Um texto emblemático retirado de São Basílio: “Quem tira a roupa de um homem, é ladrão. Quem não veste o indigente, quando o pode fazer, não merece outro nome que não seja ladrão? O pão que vós guardais pertence ao faminto; aos nus, o casaco que escondes nos cofres; aos descalços, os sapatos que estão empoeirados em vossa casa; e aos necessitados, a prata que vós escondeis. Em resumo, vós ofendeis todos aqueles que podem por vós ser ajudados”.
Outro texto essencial, desta vez de Santo Ambrósio, que comenta assim Nabote e o rei Acabe: “Não estais a dar os vossos bens ao pobre.
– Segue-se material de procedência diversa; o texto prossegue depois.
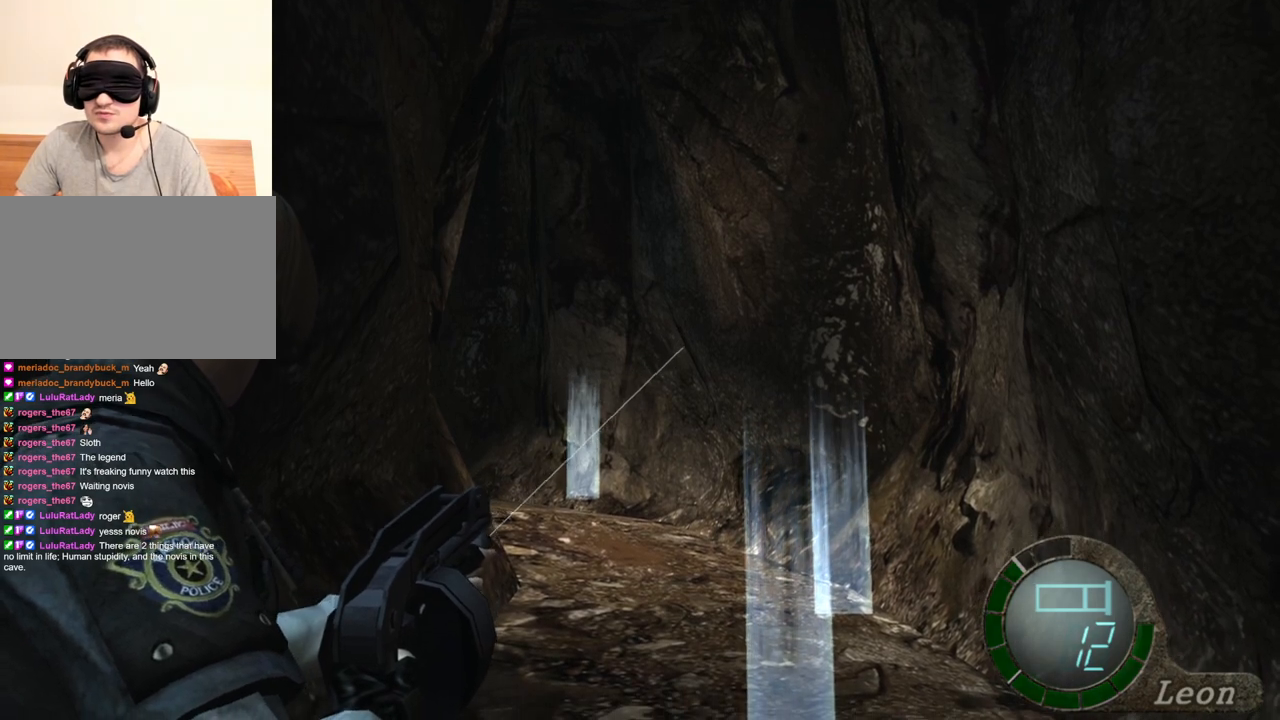
{"keys": [], "mouse": ["right"], "events": []}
Estais a entregar o que lhe pertence. Pois o que foi dado em comum para uso de todos, vós arrogastes. O mundo é dado a todos e não apenas aos ricos”.
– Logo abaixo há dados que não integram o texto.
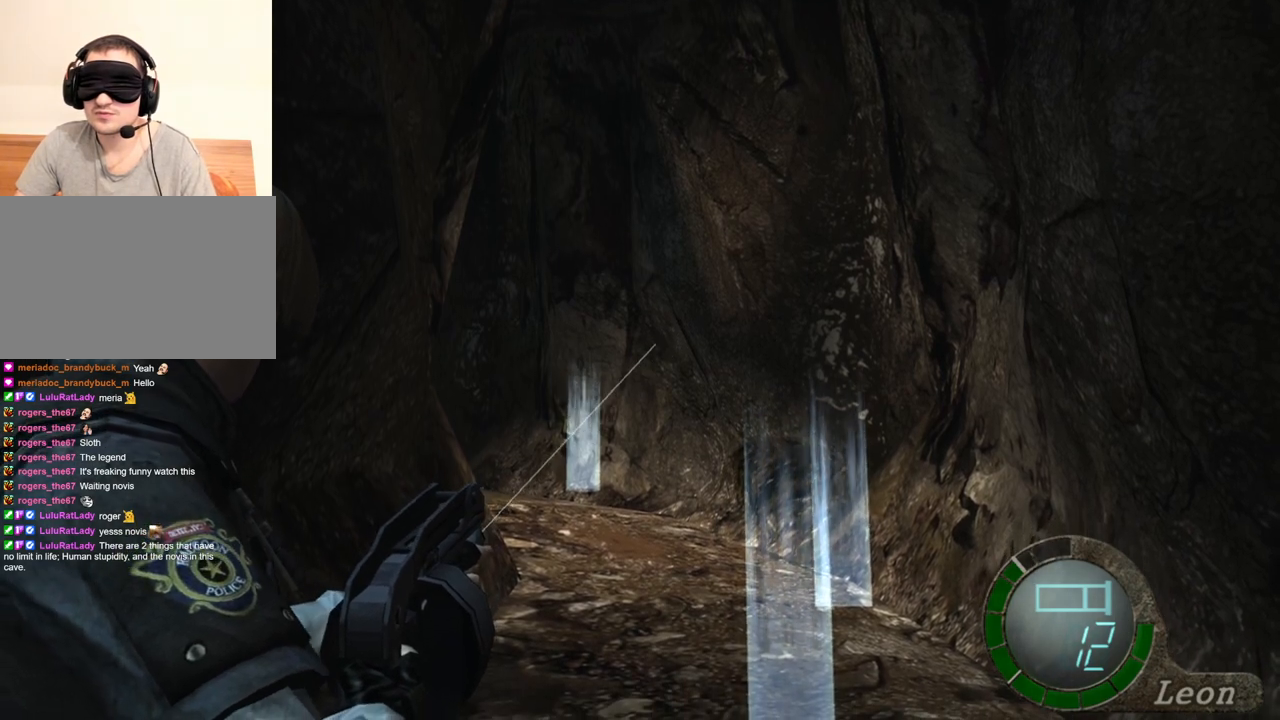
{"keys": [], "mouse": ["right"], "events": []}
Há uma voz forte no nosso mundo que nos chama a atenção para cuidarmos, especialmente, das espécies vivas que estão ameaçadas de extinção. Como nos lembra Leonardo Boff, as espécies mais ameaçadas são as mais pobres. No caso dos humanos, também temos que cuidar dos mais pobres. Neste contexto, poderíamos questionar-nos sobre o nosso estilo de vida: Como é o nosso estilo de vida, incluindo o dos gurus dos movimentos ecológicos? É simples ou, pelo contrário, um pouco confortável? É maravilhoso citar o pensamento ecológico do Papa Francisco, mas tal seria incompleto se não estivéssemos conscientes de que o seu ensinamento liga, de forma estreita e contínua, “o grito da terra” com “o grito dos pobres” (Laudato si’, n.os 10, 49, 91 e 94), que compõem a ecologia integral. Lembro-me das palavras dos bispos canadianos, proferidas há já algum tempo: “Vivamos simplesmente para que outros possam simplesmente viver”.
6– REZE PELA PAZ:
A paz interior e a paz exterior são dádivas de Deus que exigem a nossa cooperação com os Seus dons divinos. Rezamos a Deus pela paz através de Jesus, que é a nossa paz (cf. Ef., 2, 14) no Espírito Santo.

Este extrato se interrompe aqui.